Dataset items
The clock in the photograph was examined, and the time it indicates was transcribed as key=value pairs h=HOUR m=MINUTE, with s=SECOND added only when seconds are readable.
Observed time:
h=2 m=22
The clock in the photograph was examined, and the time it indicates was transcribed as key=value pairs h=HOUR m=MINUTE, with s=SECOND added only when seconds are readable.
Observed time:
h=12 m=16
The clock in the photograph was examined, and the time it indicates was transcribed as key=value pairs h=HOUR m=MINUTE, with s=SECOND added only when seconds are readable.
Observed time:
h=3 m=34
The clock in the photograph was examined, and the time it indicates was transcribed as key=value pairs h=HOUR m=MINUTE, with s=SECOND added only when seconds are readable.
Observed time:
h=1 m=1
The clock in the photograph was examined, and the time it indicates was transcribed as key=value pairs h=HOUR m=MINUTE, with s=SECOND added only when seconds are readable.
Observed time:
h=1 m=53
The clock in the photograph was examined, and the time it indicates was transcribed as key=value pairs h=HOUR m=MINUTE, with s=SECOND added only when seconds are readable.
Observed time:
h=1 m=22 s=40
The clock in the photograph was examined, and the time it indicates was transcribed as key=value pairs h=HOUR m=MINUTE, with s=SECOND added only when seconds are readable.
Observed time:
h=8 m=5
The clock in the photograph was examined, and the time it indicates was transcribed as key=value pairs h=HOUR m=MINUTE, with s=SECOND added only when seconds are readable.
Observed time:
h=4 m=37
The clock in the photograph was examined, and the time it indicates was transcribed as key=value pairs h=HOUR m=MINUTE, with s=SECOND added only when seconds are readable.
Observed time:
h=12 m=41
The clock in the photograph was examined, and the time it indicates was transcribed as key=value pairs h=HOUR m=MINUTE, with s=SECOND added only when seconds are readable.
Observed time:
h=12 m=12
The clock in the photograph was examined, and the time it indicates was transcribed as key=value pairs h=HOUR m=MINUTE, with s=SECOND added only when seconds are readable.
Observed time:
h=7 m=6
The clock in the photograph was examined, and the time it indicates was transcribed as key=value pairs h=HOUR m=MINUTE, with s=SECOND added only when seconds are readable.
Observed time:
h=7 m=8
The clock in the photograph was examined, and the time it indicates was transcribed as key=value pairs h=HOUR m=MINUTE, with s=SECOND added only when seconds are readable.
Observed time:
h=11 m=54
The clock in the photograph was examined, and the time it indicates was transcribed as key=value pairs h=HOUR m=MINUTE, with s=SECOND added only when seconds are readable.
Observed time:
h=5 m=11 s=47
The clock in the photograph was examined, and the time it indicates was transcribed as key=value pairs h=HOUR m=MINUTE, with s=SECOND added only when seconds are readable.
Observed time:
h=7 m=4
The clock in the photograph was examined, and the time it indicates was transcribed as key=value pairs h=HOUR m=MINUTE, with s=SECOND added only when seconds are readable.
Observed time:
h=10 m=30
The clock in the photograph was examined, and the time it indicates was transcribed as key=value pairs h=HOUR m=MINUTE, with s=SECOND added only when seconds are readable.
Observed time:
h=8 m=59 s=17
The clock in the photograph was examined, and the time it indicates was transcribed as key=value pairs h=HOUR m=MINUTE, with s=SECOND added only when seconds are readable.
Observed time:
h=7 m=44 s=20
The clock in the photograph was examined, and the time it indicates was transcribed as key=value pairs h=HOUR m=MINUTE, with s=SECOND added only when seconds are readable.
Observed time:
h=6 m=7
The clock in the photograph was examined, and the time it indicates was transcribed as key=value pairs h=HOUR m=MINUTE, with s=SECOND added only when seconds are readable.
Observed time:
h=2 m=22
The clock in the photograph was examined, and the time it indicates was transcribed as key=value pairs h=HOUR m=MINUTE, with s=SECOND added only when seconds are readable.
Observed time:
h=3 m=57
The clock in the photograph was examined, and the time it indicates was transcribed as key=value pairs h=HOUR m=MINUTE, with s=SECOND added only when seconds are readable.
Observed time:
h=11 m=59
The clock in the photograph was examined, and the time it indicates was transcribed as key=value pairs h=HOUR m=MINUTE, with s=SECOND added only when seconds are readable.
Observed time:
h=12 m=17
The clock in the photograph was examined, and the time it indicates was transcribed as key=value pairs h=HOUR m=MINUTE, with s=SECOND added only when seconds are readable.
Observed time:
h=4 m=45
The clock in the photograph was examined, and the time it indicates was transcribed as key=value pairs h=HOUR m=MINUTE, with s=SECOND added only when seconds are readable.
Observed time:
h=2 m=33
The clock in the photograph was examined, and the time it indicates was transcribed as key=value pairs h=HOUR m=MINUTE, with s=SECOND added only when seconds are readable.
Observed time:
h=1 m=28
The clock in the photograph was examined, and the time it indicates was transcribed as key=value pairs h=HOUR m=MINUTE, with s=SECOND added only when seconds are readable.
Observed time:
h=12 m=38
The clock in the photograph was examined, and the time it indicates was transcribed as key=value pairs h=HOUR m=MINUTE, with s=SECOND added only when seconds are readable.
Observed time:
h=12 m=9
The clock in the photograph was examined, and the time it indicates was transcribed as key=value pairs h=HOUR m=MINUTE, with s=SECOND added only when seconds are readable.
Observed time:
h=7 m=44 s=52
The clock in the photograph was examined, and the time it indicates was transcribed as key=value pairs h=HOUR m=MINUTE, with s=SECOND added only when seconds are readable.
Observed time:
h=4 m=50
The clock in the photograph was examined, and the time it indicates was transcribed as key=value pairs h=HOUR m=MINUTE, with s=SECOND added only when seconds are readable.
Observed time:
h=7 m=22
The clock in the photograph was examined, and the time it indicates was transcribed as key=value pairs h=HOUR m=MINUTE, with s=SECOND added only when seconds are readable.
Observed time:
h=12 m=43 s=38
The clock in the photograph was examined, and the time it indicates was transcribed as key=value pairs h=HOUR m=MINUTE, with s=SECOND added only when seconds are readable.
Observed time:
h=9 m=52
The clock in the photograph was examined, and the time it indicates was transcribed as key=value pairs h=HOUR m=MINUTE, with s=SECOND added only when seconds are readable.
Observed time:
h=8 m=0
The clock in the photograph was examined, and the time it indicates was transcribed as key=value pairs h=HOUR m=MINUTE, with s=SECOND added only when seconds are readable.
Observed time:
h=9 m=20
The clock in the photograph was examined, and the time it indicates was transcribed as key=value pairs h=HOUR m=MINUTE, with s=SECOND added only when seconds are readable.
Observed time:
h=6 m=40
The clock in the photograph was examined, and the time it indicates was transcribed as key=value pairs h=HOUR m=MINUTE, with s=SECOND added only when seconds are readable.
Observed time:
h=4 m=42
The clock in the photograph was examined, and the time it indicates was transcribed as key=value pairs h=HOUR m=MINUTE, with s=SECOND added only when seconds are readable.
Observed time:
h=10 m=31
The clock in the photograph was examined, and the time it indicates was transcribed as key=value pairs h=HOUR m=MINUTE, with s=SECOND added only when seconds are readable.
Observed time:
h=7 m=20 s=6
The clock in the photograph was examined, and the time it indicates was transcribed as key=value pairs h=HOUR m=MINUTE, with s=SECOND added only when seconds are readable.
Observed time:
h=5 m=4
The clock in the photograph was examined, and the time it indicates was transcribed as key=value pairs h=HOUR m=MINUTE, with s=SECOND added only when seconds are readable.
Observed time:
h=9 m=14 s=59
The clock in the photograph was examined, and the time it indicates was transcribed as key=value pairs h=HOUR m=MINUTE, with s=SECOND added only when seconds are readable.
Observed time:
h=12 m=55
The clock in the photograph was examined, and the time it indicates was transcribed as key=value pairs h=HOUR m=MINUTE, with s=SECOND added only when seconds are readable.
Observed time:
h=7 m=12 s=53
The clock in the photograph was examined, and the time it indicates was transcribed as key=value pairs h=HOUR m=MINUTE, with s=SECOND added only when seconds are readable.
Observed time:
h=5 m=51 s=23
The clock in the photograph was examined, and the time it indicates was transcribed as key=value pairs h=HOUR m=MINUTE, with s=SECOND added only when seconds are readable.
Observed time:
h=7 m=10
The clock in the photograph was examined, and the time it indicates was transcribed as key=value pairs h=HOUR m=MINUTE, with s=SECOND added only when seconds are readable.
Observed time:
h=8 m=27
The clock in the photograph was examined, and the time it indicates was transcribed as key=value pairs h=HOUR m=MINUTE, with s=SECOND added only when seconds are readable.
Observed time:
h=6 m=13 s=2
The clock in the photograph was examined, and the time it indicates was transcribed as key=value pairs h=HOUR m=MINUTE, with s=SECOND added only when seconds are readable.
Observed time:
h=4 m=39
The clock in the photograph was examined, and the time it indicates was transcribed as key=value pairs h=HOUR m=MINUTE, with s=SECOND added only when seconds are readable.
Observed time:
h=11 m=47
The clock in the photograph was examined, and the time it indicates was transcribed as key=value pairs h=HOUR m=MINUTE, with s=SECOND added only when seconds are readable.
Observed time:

__Objective__:
Copy the records word for word, from the very first line down to the line containing "h=1 m=22 s=40". Include that line.

__Output of the exercise__:
The clock in the photograph was examined, and the time it indicates was transcribed as key=value pairs h=HOUR m=MINUTE, with s=SECOND added only when seconds are readable.
Observed time:
h=2 m=22
The clock in the photograph was examined, and the time it indicates was transcribed as key=value pairs h=HOUR m=MINUTE, with s=SECOND added only when seconds are readable.
Observed time:
h=12 m=16
The clock in the photograph was examined, and the time it indicates was transcribed as key=value pairs h=HOUR m=MINUTE, with s=SECOND added only when seconds are readable.
Observed time:
h=3 m=34
The clock in the photograph was examined, and the time it indicates was transcribed as key=value pairs h=HOUR m=MINUTE, with s=SECOND added only when seconds are readable.
Observed time:
h=1 m=1
The clock in the photograph was examined, and the time it indicates was transcribed as key=value pairs h=HOUR m=MINUTE, with s=SECOND added only when seconds are readable.
Observed time:
h=1 m=53
The clock in the photograph was examined, and the time it indicates was transcribed as key=value pairs h=HOUR m=MINUTE, with s=SECOND added only when seconds are readable.
Observed time:
h=1 m=22 s=40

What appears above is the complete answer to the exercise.